Ты поняла идею, сказала ты, закончив урок. Ты поискала, куда бы деть презерватив, и засунула его под тарелку.
После того как мы вышли из ресторана, ты повела меня в бар с квадратным танцполом, зеркалами на всех стенах и без замка на двери в ванную комнату. Ты сказала человеку за стойкой, что я никогда не пила коктейлей, и заказала нам ассортимент. Я ничего не пила, потому что боялась, что мы не сумеем найти дорогу назад. Я стояла за высоким шатким столиком. С липкой столешницей. Ты танцевала, вопя, что я скромница, вихляла бедрами, вскидывала руки вверх и раскрывала ладони, словно разбрасывая что-то. Когда ты сошла с танцпола, ты была мокрой и улыбалась.
Платье такое тесное, сказала ты. Я помогла тебе расстегнуть его на шее. Ты вздохнула и потерла руки. Мне нужно рассказать тебе о Маркусе.
Я стала крутить головой и прокричала, что не хочу об этом слушать. Что бы ты ни хотела сказать, я не хотела этого знать.

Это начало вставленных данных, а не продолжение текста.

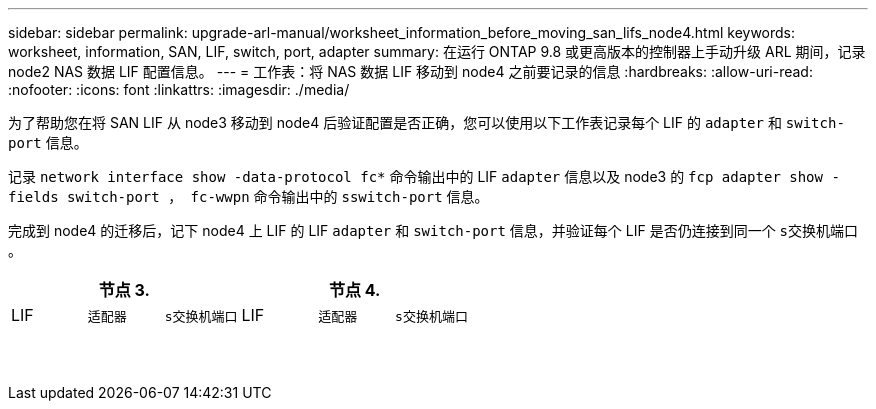 ---
sidebar: sidebar 
permalink: upgrade-arl-manual/worksheet_information_before_moving_san_lifs_node4.html 
keywords: worksheet, information, SAN, LIF, switch, port, adapter 
summary: 在运行 ONTAP 9.8 或更高版本的控制器上手动升级 ARL 期间，记录 node2 NAS 数据 LIF 配置信息。 
---
= 工作表：将 NAS 数据 LIF 移动到 node4 之前要记录的信息
:hardbreaks:
:allow-uri-read: 
:nofooter: 
:icons: font
:linkattrs: 
:imagesdir: ./media/


[role="lead"]
为了帮助您在将 SAN LIF 从 node3 移动到 node4 后验证配置是否正确，您可以使用以下工作表记录每个 LIF 的 `adapter` 和 `switch-port` 信息。

记录 `network interface show -data-protocol fc*` 命令输出中的 LIF `adapter` 信息以及 node3 的 `fcp adapter show -fields switch-port ， fc-wwpn` 命令输出中的 `sswitch-port` 信息。

完成到 node4 的迁移后，记下 node4 上 LIF 的 LIF `adapter` 和 `switch-port` 信息，并验证每个 LIF 是否仍连接到同一个 `s交换机端口` 。

[cols="6*"]
|===
3+| 节点 3. 3+| 节点 4. 


| LIF | `适配器` | `s交换机端口` | LIF | `适配器` | `s交换机端口` 


|  |  |  |  |  |  


|  |  |  |  |  |  


|  |  |  |  |  |  


|  |  |  |  |  |  


|  |  |  |  |  |  


|  |  |  |  |  |  


|  |  |  |  |  |  


|  |  |  |  |  |  


|  |  |  |  |  |  


|  |  |  |  |  |  


|  |  |  |  |  |  


|  |  |  |  |  |  


|  |  |  |  |  |  


|  |  |  |  |  |  
|===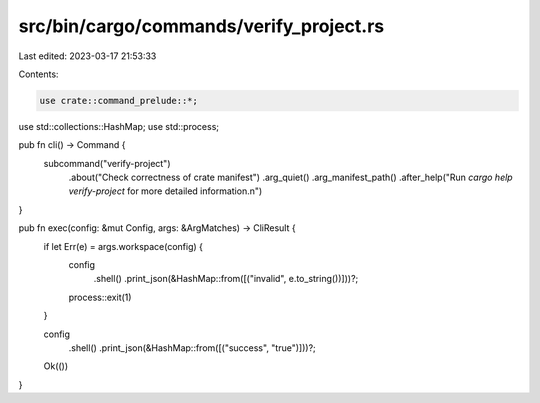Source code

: src/bin/cargo/commands/verify_project.rs
========================================

Last edited: 2023-03-17 21:53:33

Contents:

.. code-block:: rs

    use crate::command_prelude::*;

use std::collections::HashMap;
use std::process;

pub fn cli() -> Command {
    subcommand("verify-project")
        .about("Check correctness of crate manifest")
        .arg_quiet()
        .arg_manifest_path()
        .after_help("Run `cargo help verify-project` for more detailed information.\n")
}

pub fn exec(config: &mut Config, args: &ArgMatches) -> CliResult {
    if let Err(e) = args.workspace(config) {
        config
            .shell()
            .print_json(&HashMap::from([("invalid", e.to_string())]))?;
        process::exit(1)
    }

    config
        .shell()
        .print_json(&HashMap::from([("success", "true")]))?;
    Ok(())
}


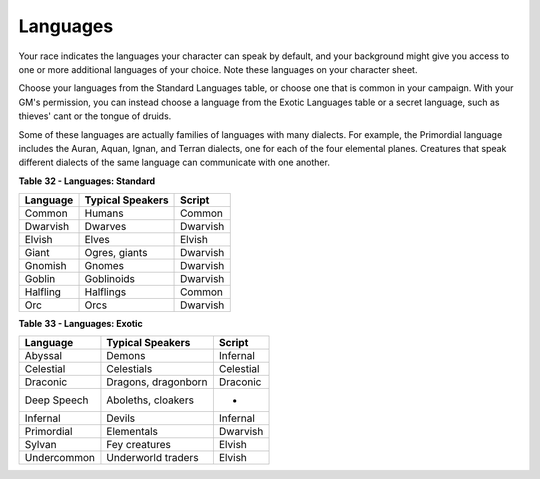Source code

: =========
Languages
=========

Your race indicates the languages your character can speak by default,
and your background might give you access to one or more additional
languages of your choice. Note these languages on your character sheet.

Choose your languages from the Standard Languages table, or choose one
that is common in your campaign. With your GM's permission, you can
instead choose a language from the Exotic Languages table or a secret
language, such as thieves' cant or the tongue of druids.

Some of these languages are actually families of languages with many
dialects. For example, the Primordial language includes the Auran,
Aquan, Ignan, and Terran dialects, one for each of the four elemental
planes. Creatures that speak different dialects of the same language can
communicate with one another.

**Table** **32 - Languages: Standard**

+----------------+------------------------+--------------+
| **Language**   | **Typical Speakers**   | **Script**   |
+================+========================+==============+
| Common         | Humans                 | Common       |
+----------------+------------------------+--------------+
| Dwarvish       | Dwarves                | Dwarvish     |
+----------------+------------------------+--------------+
| Elvish         | Elves                  | Elvish       |
+----------------+------------------------+--------------+
| Giant          | Ogres, giants          | Dwarvish     |
+----------------+------------------------+--------------+
| Gnomish        | Gnomes                 | Dwarvish     |
+----------------+------------------------+--------------+
| Goblin         | Goblinoids             | Dwarvish     |
+----------------+------------------------+--------------+
| Halfling       | Halflings              | Common       |
+----------------+------------------------+--------------+
| Orc            | Orcs                   | Dwarvish     |
+----------------+------------------------+--------------+

**Table** **33 - Languages: Exotic**

+----------------+------------------------+--------------+
| **Language**   | **Typical Speakers**   | **Script**   |
+================+========================+==============+
| Abyssal        | Demons                 | Infernal     |
+----------------+------------------------+--------------+
| Celestial      | Celestials             | Celestial    |
+----------------+------------------------+--------------+
| Draconic       | Dragons, dragonborn    | Draconic     |
+----------------+------------------------+--------------+
| Deep Speech    | Aboleths, cloakers     | -            |
+----------------+------------------------+--------------+
| Infernal       | Devils                 | Infernal     |
+----------------+------------------------+--------------+
| Primordial     | Elementals             | Dwarvish     |
+----------------+------------------------+--------------+
| Sylvan         | Fey creatures          | Elvish       |
+----------------+------------------------+--------------+
| Undercommon    | Underworld traders     | Elvish       |
+----------------+------------------------+--------------+
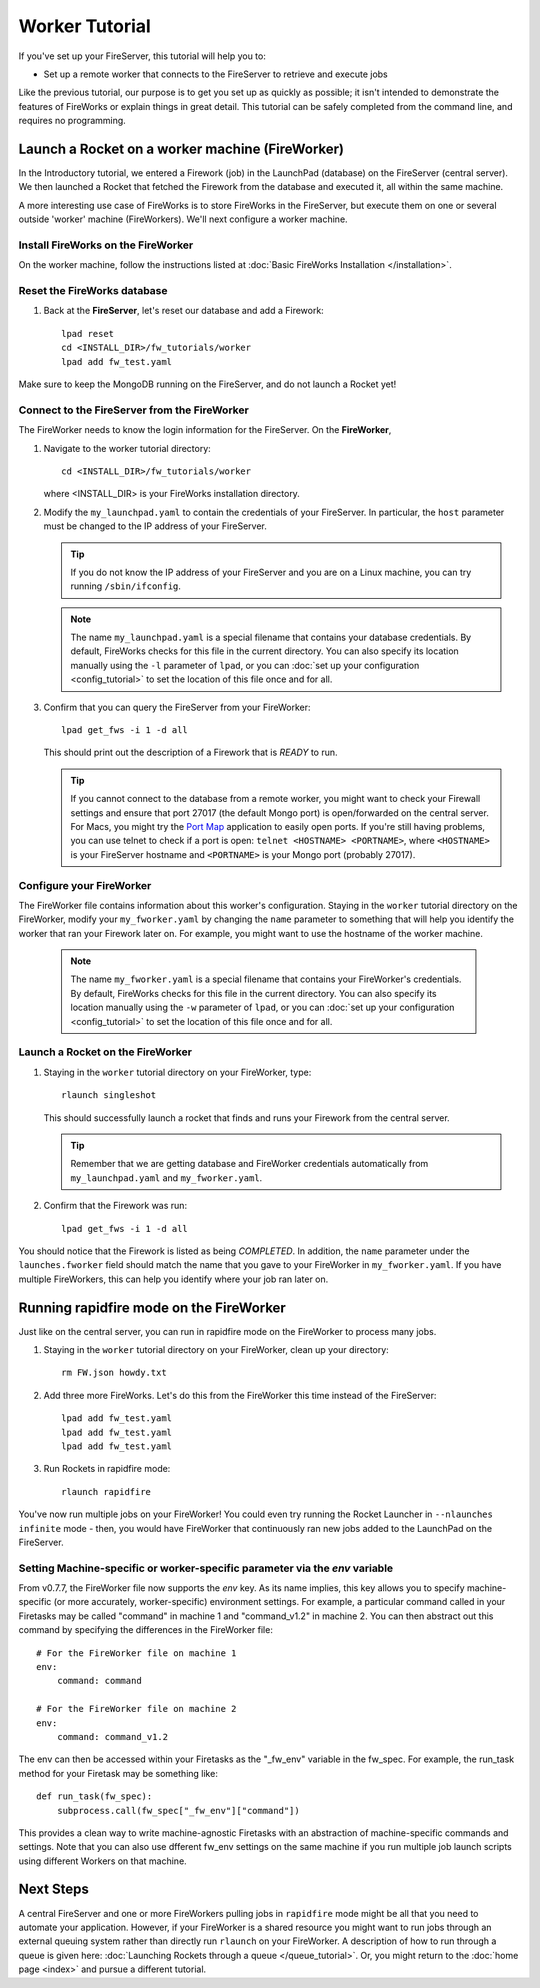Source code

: ===============
Worker Tutorial
===============

If you've set up your FireServer, this tutorial will help you to:

* Set up a remote worker that connects to the FireServer to retrieve and execute jobs

Like the previous tutorial, our purpose is to get you set up as quickly as possible; it isn't intended to demonstrate the features of FireWorks or explain things in great detail. This tutorial can be safely completed from the command line, and requires no programming.

Launch a Rocket on a worker machine (FireWorker)
================================================

In the Introductory tutorial, we entered a Firework (job) in the LaunchPad (database) on the FireServer (central server). We then launched a Rocket that fetched the Firework from the database and executed it, all within the same machine.

A more interesting use case of FireWorks is to store FireWorks in the FireServer, but execute them on one or several outside 'worker' machine (FireWorkers). We'll next configure a worker machine.

Install FireWorks on the FireWorker
-----------------------------------

On the worker machine, follow the instructions listed at :doc:`Basic FireWorks Installation </installation>`.

Reset the FireWorks database
----------------------------

1. Back at the **FireServer**, let's reset our database and add a Firework::

    lpad reset
    cd <INSTALL_DIR>/fw_tutorials/worker
    lpad add fw_test.yaml

Make sure to keep the MongoDB running on the FireServer, and do not launch a Rocket yet!

Connect to the FireServer from the FireWorker
---------------------------------------------

The FireWorker needs to know the login information for the FireServer. On the **FireWorker**,

1. Navigate to the worker tutorial directory::

    cd <INSTALL_DIR>/fw_tutorials/worker

   where <INSTALL_DIR> is your FireWorks installation directory.

#. Modify the ``my_launchpad.yaml`` to contain the credentials of your FireServer. In particular, the ``host`` parameter must be changed to the IP address of your FireServer.

   .. tip:: If you do not know the IP address of your FireServer and you are on a Linux machine, you can try running ``/sbin/ifconfig``.

   .. note:: The name ``my_launchpad.yaml`` is a special filename that contains your database credentials. By default, FireWorks checks for this file in the current directory. You can also specify its location manually using the ``-l`` parameter of ``lpad``, or you can :doc:`set up your configuration <config_tutorial>` to set the location of this file once and for all.

#. Confirm that you can query the FireServer from your FireWorker::

    lpad get_fws -i 1 -d all

   This should print out the description of a Firework that is *READY* to run.

   .. tip:: If you cannot connect to the database from a remote worker, you might want to check your Firewall settings and ensure that port 27017 (the default Mongo port) is open/forwarded on the central server. For Macs, you might try the `Port Map <http://www.codingmonkeys.de/portmap/>`_ application to easily open ports. If you're still having problems, you can use telnet to check if a port is open: ``telnet <HOSTNAME> <PORTNAME>``, where ``<HOSTNAME>`` is your FireServer hostname and ``<PORTNAME>`` is your Mongo port (probably 27017).


Configure your FireWorker
-------------------------

The FireWorker file contains information about this worker's configuration. Staying in the ``worker`` tutorial directory on the FireWorker, modify your ``my_fworker.yaml`` by changing the ``name`` parameter to something that will help you identify the worker that ran your Firework later on. For example, you might want to use the hostname of the worker machine.

   .. note:: The name ``my_fworker.yaml`` is a special filename that contains your FireWorker's credentials. By default, FireWorks checks for this file in the current directory. You can also specify its location manually using the ``-w`` parameter of ``lpad``, or you can :doc:`set up your configuration <config_tutorial>` to set the location of this file once and for all.

Launch a Rocket on the FireWorker
---------------------------------

#. Staying in the ``worker`` tutorial directory on your FireWorker, type::

    rlaunch singleshot

   This should successfully launch a rocket that finds and runs your Firework from the central server.

   .. tip:: Remember that we are getting database and FireWorker credentials automatically from ``my_launchpad.yaml`` and ``my_fworker.yaml``.

#. Confirm that the Firework was run::

    lpad get_fws -i 1 -d all

You should notice that the Firework is listed as being *COMPLETED*. In addition, the ``name`` parameter under the ``launches.fworker`` field should match the name that you gave to your FireWorker in ``my_fworker.yaml``. If you have multiple FireWorkers, this can help you identify where your job ran later on.

Running rapidfire mode on the FireWorker
========================================

Just like on the central server, you can run in rapidfire mode on the FireWorker to process many jobs.

1. Staying in the ``worker`` tutorial directory on your FireWorker, clean up your directory::

    rm FW.json howdy.txt

2. Add three more FireWorks. Let's do this from the FireWorker this time instead of the FireServer::

    lpad add fw_test.yaml
    lpad add fw_test.yaml
    lpad add fw_test.yaml

3. Run Rockets in rapidfire mode::

    rlaunch rapidfire

You've now run multiple jobs on your FireWorker! You could even try running the Rocket Launcher in ``--nlaunches infinite`` mode - then, you would have FireWorker that continuously ran new jobs added to the LaunchPad on the FireServer.

Setting Machine-specific or worker-specific parameter via the *env* variable
----------------------------------------------------------------------------

From v0.7.7, the FireWorker file now supports the *env* key. As its name
implies, this key allows you to specify machine-specific (or more accurately, worker-specific) environment settings.
For example, a particular command called in your Firetasks may be called
"command" in machine 1 and "command_v1.2" in machine 2. You can then abstract
out this command by specifying the differences in the FireWorker file::

    # For the FireWorker file on machine 1
    env:
        command: command

    # For the FireWorker file on machine 2
    env:
        command: command_v1.2

The env can then be accessed within your Firetasks as the "_fw_env" variable
in the fw_spec. For example, the run_task method for your Firetask may be
something like::

    def run_task(fw_spec):
        subprocess.call(fw_spec["_fw_env"]["command"])

This provides a clean way to write machine-agnostic Firetasks with an
abstraction of machine-specific commands and settings. Note that you can also use dfferent fw_env settings on the same machine if you run multiple job launch scripts using different Workers on that machine.

Next Steps
==========

A central FireServer and one or more FireWorkers pulling jobs in ``rapidfire`` mode might be all that you need to automate your application. However, if your FireWorker is a shared resource you might want to run jobs through an external queuing system rather than directly run ``rlaunch`` on your FireWorker. A description of how to run through a queue is given here:  :doc:`Launching Rockets through a queue </queue_tutorial>`. Or, you might return to the :doc:`home page <index>` and pursue a different tutorial.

Ты уверена? Ты вдруг показалась мне трезвой, когда накрыла своими грубыми руками мои на столе и похлопала меня пальцами по щеке. Сейчас я задаюсь вопросом, осталась бы ты, если бы я позволила тебе рассказать, что ты хотела. Я не знаю.
Я думаю, сказала ты, словно меня там не было, что мне бы следовало знать с самого начала. Ты говорила о том, что видела в воде, о телах в реке и металлических капканах. Ты рассказывала о Бонаке. Мы сделали его, говорила ты снова и снова, разве ты не понимаешь, это мы сделали его таким. Я прижимала ладони к ушам до тех пор, пока твой голос не растворился в шуме музыки.
В автобус я вошла первой. Обернувшись, я увидела, что ты стоишь на тротуаре, а когда водитель спросил тебя, едешь ли ты, ты сказала нет. Сквозь закрывавшиеся двери того автобуса: твой закинутый лоб, пудра на твоем лице, плотная точно известка, помада на губах почти вся стерлась. Твое лицо утончалось между дверьми, как луна, и наконец, пропало.